Pour l’exécutif, l’objectif est de rompre avec l’inertie bureaucratique en instaurant une culture de la performance fondée sur des indicateurs chiffrés et des objectifs à court terme.Cette stratégie de pilotage par les résultats témoigne d’une volonté de mise en cohérence de l’action publique. En alignant le Plan d’Action Gouvernementale sur les priorités du PNCD, le pouvoir cherche à créer un effet de levier sur les chantiers prioritaires : infrastructures, emploi des jeunes et diversification économique. Ces feuilles de route ne sont pas de simples déclarations d’intention, mais des contrats de performance liant chaque ministre à l’obligation de délivrer des avancées mesurables. Pour les citoyens gabonais, cette méthode est le gage d’une administration plus réactive, capable de transformer les grandes orientations stratégiques en réalités quotidiennes.Sur le front social, la présentation de ces feuilles de route intervient dans un climat de dialogue sous haute surveillance.
Le gouvernement, par la voix d’Hermann Immongault, se félicite des « avancées concrètes » obtenues dans les secteurs stratégiques, au premier rang desquels l’Éducation nationale.

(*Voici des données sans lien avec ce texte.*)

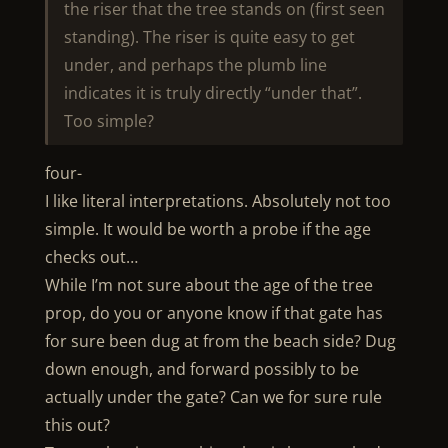
the riser that the tree stands on (first seen
standing). The riser is quite easy to get
under, and perhaps the plumb line
indicates it is truly directly “under that”.
Too simple?
four-
I like literal interpretations. Absolutely not too
simple. It would be worth a probe if the age
checks out…
While I’m not sure about the age of the tree
prop, do you or anyone know if that gate has
for sure been dug at from the beach side? Dug
down enough, and forward possibly to be
actually under the gate? Can we for sure rule
this out?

Malgré les tensions budgétaires, l’exécutif mise sur un dialogue de responsabilité pour désamorcer les conflits latents. La méthode des 100 jours intègre d’ailleurs des mesures d’urgence sociale visant à répondre aux besoins immédiats des populations tout en posant les jalons de réformes structurelles plus profondes.En fixant ce cap, Brice Clotaire Oligui Nguema impose un rythme soutenu à son équipe gouvernementale. L’enjeu est double : restaurer la confiance des Gabonais dans l’action publique et asseoir la crédibilité du pays auprès des bailleurs de fonds internationaux. Alors que les défis économiques restent immenses, la réussite de ces « 100 jours » sera le premier grand test de l’année 2026 pour un gouvernement sommé de prouver qu’il peut bâtir des « édifices nouveaux » sur des bases solides et transparentes.